Oh, and something else: In the case of a “real” center tap, as in FIG. 4, as is the case with every other transformer I’ve ever worked with, The secondary dot can be additive or subtractive (in phase or out of phase), it doesn’t really matter to the rectifier. BUT the center tap is exactly in the center of the winding and thus voltage read at Vb will be exactly 180 degrees out of phase with Va. You will read the combined voltage Va + Vb across the whole winding, because it is just one winding and has just one polarity.

In the case of this Dukane xfrmr, there are 2 windings, each with a polarity, and out of phase and subtractive, so you should (and do) read zero volts across the two windings in series and out of phase.

The 1D460A circuit is completely conventional.  The same transformer was used, I think, in their dual-rectifier designs, which I suspect may have something to do with it. Two separate windings may make sense – each for its own rectifier. Just a guess, but I would think that 2 windings in two different directions around the core would be more expensive to manufacture.

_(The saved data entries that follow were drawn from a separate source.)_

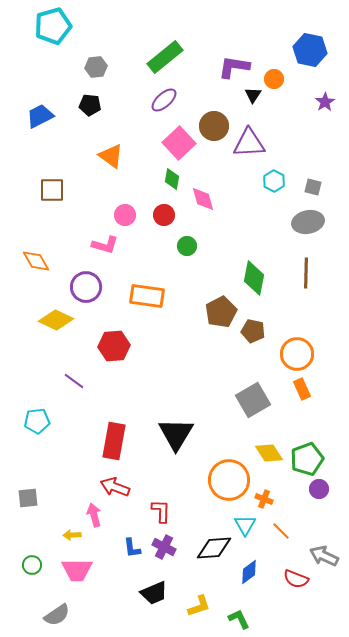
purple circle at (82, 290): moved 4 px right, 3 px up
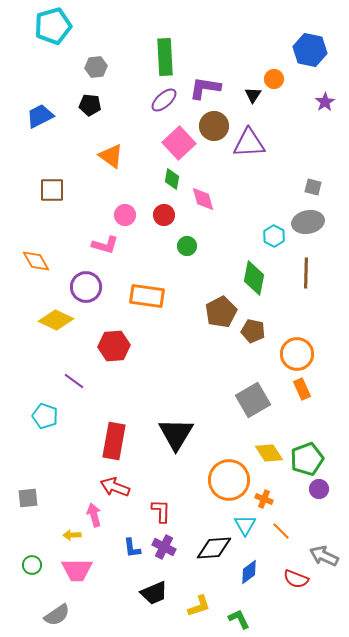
green rectangle at (165, 57): rotated 54 degrees counterclockwise
purple L-shape at (234, 67): moved 29 px left, 21 px down
cyan hexagon at (274, 181): moved 55 px down
cyan pentagon at (37, 421): moved 8 px right, 5 px up; rotated 25 degrees clockwise
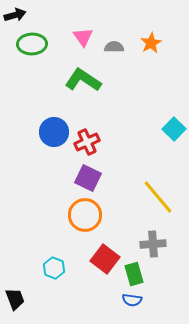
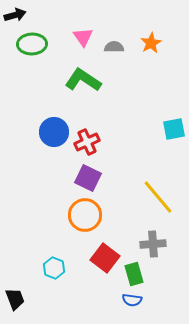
cyan square: rotated 35 degrees clockwise
red square: moved 1 px up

Dukane made dual rectifier amps, like the schematic segment below, and, unlike most other dual rectifier circuits (Mesa), they ran one leg to both plates of each rectifier.  This is unusual, but it works exactly the same as the Mesa circuit, where one leg of the HV went to one of each of the rectifier plates, and the other leg went to both rectifier’s remaining plates.

With the Dukane design, if you lose a rectifier, you get only half-wave rectification.  With the Mesa design, you would still have full wave. This is where I question whether the two identical subtractive polarity windings might influence the “dual rectifier with one rectifier missing” scenario, but I just can’t see how it would be of any benefit; the single remaining rectifier would only be seeing one of the windings on both of its plates – only one sine wave, voltage and current, and it could only rectify half the sine wave (sigh).

I didn’t think it was possible for me to hate an inanimate object, but this lump has changed my mind.

I hooked some diodes up to the HV winding, grounding the center, and yep, half-wave rectification.

So, Jeff, in his wisdom, was right. I have to assume that this was a mistake during manufacture. The thing that blows my mind is that this transformer came out of a supposedly working amp. How is that possible?

I excavated the center tap from the transformer.  You can barely see them, they are so small, but I reversed one of them, soldered it back together, lots of corona dope, and now I’m waiting for it to dry. Tomorrow I will test it and see what happens.

736 Volts across the whole secondary!

The re-wiring of the transformer was successful. Which is good, because a new replacement is over $100. Yay!

I suspect, at the transformer factory, it was Joe’s first day.  I wonder if he made any other transformers like this.